Colaboradores

sexta-feira, 21 de agosto de 2009

Xerazade

Vai ser outro dia assim que fechar a porta
e nem cantou a cotovia

Virá o mundo até nós com seus juízos
e ninguém pergunta

tudo à revelia e Ás de espada

Então tenho de te contar uma história
de artimanhas sem desfecho

Era uma vez
Fecha a janela, está frio
Não, não ouvi nada

Uma mulher e um homem
mas tinha um mundo
Fecha, fecha a porta

Dá-me um suspiro a mais
escuta

terça-feira, 4 de agosto de 2009

Brilho eterno de uma mente sem lembranças

Três vezes. Três. Três. Aquilo voltava. Quisera tanto. Tinha sito tão bom. Não tinha? Três. Não lembrava direito. Será? Tentava pensar noutra coisa. Precisava terminar o projeto, e as unhas estavam horríveis. Não conhecia aquele homem? Parecia que estava esquecendo alguma coisa. E se escrevesse de madrugada? Talvez bem cedo da manhã. À tarde não dava. Algumas coisas das tardes embrulhavam a mente. Três vezes. Lembrou. Sorriu e ficou vexada do homem que reparou. Como se não pudesse sorrir. Tanta dor, tanta mágoa, medo. E sorriu, só lembrança. Então escureceu de novo. Tinha de terminar o projeto, tinha tanto pra fazer. E depois? E depois? Depois. Espantou o temor. Podia fazer as unhas, pintar o cabelo. Caminhar sempre era bom, podia pensar. Nunca podia pensar, nunca tinha ela pra si. Pelo menos podia escolher no que pensar, embora a dor, a mágoa. Palavras. Fez força pra lembrar delas, alguma coisa, mas só sentia a pele, o calor, o gosto. Não lembrava mais de quê. Três vezes. Três só. E nunca mais.
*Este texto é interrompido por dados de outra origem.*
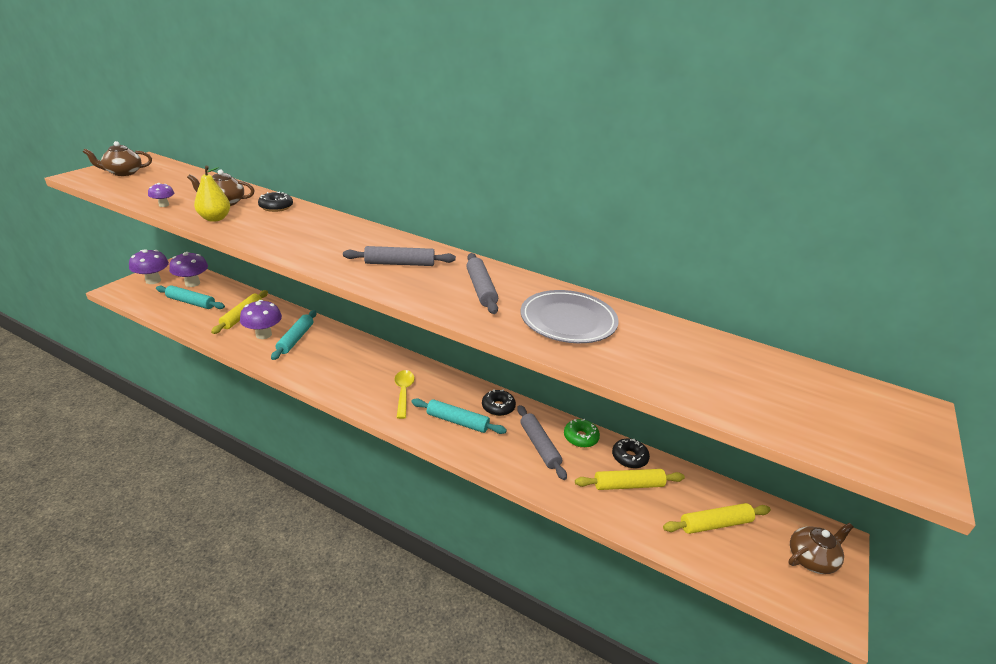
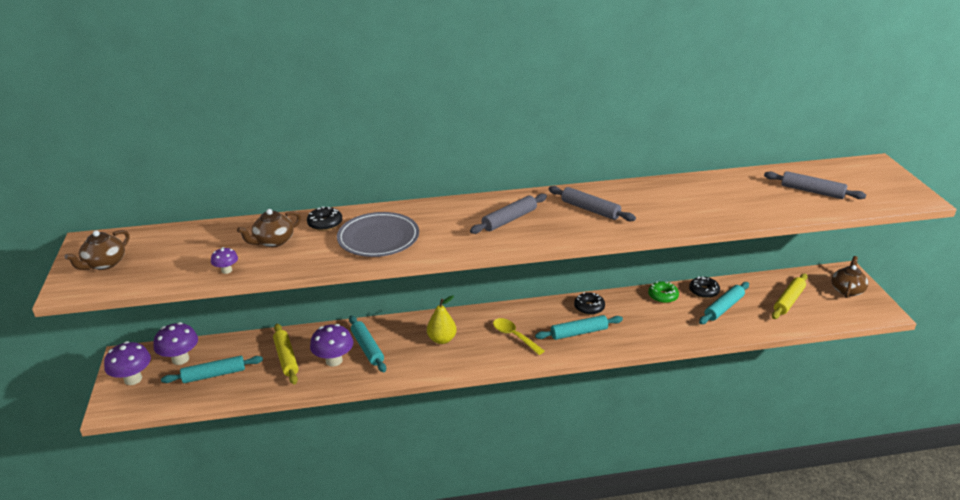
camera: 35 degrees left, 0 degrees up
(215, 218) = (300, 258): yellow pear -> yellow pear (442, 339)
(539, 446) = (648, 316): grey rolling pin -> grey rolling pin (812, 191)
(568, 320) = (670, 203): grey plate -> grey plate (378, 238)
(628, 485) = (723, 308): yellow rolling pin -> turquoise rolling pin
Nada mais. Três vezes. O que tinha ficado? Só coisas pra esquecer. Nada mais. Por três vezes. E agora um naco de vida, por quanto tempo? Nem sabia, era proibida de pensar. Tinha de passar no mercado. Estava esquecendo alguma coisa? Faltava alguma coisa. Estranhava. Suspirou, unhas, cabelo, mercado. Já é hora de voltar? Três vezes, e agora nem seu pensamento era mais seu. Nada era. Quem sabe agora seria sua. Pela primeira vez. Mas não sorriu. O tempo, pensou.

domingo, 2 de agosto de 2009

Aventura pictórica

Todas as paredes brancas e a cama e os lençóis. Só à cabeceira, cores de um quadro de Celma. E sexo. Amarelo e vermelho intenso como a tela . De repente não é sonho, e as pétalas de rosa vermelhas escondidas entre as páginas do livro de Nélida confessam o ato. Uma paixão que jaz memória, como leio em Coração Andarilho: Meu testemunho é impreciso, ela conta. O meu é a percepção, as cores me dizendo do sonho, do sexo e das coisas que nele pulsam. Mas fora dali tudo é branco, o corpo entre as páginas, morto. As pétalas voltam à tela, jactantes do gozo, sussurrando-me coisas. Mas é delírio e meu testemunho é impreciso.